AMY GOODMAN: Ralph Nader, did, in the very end, Gore try to meet with you to try to get you to pull out?
RALPH NADER: No, he did not.
AMY GOODMAN: Well, last comments to the listeners, as you end this presidential race and you deal with people who you gave a tremendous amount of hope to, but also people like Kate Michelman, president of NARAL, who said that you helped bring in — though we don’t know at this point who is president — an anti-abortion candidate, as well as a number of other people who are holding you responsible.
RALPH NADER: Well, first of all, I’m of the school of thought that says Roe v. Wade is established. It’s not going to be overturned unless the Republican Party wants to destroy itself. As many Republican operatives have told me, they’re not going to destroy their party over this.
And second, we’re building a progressive, long-term political reform movement. You know, corruption in Washington is so bad that neither Bush nor Gore really makes the decisions in one department after another, Defense and Commerce and Labor and Agriculture.

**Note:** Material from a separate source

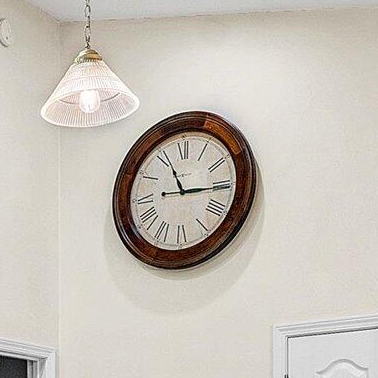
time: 11:14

They’re made by the permanent corporate government swarming with 9,000 political action committees and 22,000 corporate lobbies.
So we’re now inviting people to tell us whether they’re interested in running for office and organizing local parties all over the country, Green parties, and in contributing to our campaign through the internet. Our web site is votenader.com or votenader.org. We welcome financial contributions only from individuals. And we welcome volunteer people who are in it for the long run.
Our country is way below its promise. There’s mass poverty, all the rest of it; one out of every three workers not even making a living wage, for example; huge diversions of public budgets away from communities and neighborhoods into corporate subsidies, handouts, giveaways, and then relinquishment of our sovereignty to local, state, and national to WTO and NAFTA.
Now, all of these issues are exactly the same for Clinton/Gore and for Bush/Cheney/Lieberman. They’re all on the same page. When it comes to corporate power, they will never challenge it. They will take money from corporations. They won’t challenge their control over our government. And it’s that point that’s the bottom line.
AMY GOODMAN: Ralph Nader, I want to thank you very much for being with us, Green Party presidential candidate.